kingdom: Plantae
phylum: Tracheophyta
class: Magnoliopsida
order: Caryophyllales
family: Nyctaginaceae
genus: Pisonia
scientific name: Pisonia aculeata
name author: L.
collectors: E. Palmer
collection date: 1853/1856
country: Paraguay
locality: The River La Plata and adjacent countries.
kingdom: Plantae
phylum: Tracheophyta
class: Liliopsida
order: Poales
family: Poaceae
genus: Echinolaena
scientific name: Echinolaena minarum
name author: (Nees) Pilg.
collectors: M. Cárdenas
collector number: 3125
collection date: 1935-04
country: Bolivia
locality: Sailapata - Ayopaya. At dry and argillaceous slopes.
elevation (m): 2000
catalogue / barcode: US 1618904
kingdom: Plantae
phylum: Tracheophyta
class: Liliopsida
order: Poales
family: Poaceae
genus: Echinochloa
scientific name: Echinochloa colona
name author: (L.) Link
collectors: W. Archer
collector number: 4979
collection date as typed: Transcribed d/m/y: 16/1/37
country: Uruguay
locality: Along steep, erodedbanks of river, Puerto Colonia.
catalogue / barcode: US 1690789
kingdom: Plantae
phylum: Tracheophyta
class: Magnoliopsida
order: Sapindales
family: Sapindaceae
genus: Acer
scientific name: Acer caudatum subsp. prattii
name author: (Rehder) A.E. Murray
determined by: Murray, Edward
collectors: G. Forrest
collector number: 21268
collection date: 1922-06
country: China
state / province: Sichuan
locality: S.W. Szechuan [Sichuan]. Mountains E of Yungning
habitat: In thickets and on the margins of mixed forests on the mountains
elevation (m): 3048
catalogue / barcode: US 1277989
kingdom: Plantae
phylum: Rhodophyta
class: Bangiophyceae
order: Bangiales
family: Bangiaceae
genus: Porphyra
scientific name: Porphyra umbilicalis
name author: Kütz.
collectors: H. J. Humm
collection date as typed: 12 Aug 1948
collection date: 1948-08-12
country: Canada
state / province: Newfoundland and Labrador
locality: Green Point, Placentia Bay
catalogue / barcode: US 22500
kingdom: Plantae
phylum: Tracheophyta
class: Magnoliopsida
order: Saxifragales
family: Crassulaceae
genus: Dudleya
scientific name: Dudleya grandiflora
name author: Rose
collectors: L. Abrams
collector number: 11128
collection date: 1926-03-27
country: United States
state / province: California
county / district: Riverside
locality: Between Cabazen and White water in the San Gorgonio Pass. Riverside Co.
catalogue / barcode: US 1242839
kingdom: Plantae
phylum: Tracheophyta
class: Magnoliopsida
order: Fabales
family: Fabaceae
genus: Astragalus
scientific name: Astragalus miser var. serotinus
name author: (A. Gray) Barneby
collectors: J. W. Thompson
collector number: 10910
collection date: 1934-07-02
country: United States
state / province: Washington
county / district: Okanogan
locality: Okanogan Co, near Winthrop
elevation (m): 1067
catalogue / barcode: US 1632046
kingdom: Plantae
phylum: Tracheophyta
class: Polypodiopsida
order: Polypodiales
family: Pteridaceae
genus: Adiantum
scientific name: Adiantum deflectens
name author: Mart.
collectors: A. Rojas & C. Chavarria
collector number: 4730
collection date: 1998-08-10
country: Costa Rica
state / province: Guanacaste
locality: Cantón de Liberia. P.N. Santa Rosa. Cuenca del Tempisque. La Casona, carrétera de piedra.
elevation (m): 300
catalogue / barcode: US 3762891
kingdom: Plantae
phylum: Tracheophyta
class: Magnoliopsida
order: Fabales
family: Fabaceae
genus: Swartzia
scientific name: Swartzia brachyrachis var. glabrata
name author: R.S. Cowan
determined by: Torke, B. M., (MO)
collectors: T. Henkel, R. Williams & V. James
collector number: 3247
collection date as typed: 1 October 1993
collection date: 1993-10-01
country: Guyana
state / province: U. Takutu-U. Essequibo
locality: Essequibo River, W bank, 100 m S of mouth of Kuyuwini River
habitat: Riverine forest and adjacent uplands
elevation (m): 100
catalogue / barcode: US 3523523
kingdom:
○ ○ ○ ○ ○
* _What you should do_: Gather each line in the rows above that contains the word "date".

* _Exercise result_:
collection date: 1853/1856
collection date: 1935-04
collection date as typed: Transcribed d/m/y: 16/1/37
collection date: 1922-06
collection date as typed: 12 Aug 1948
collection date: 1948-08-12
collection date: 1926-03-27
collection date: 1934-07-02
collection date: 1998-08-10
collection date as typed: 1 October 1993
collection date: 1993-10-01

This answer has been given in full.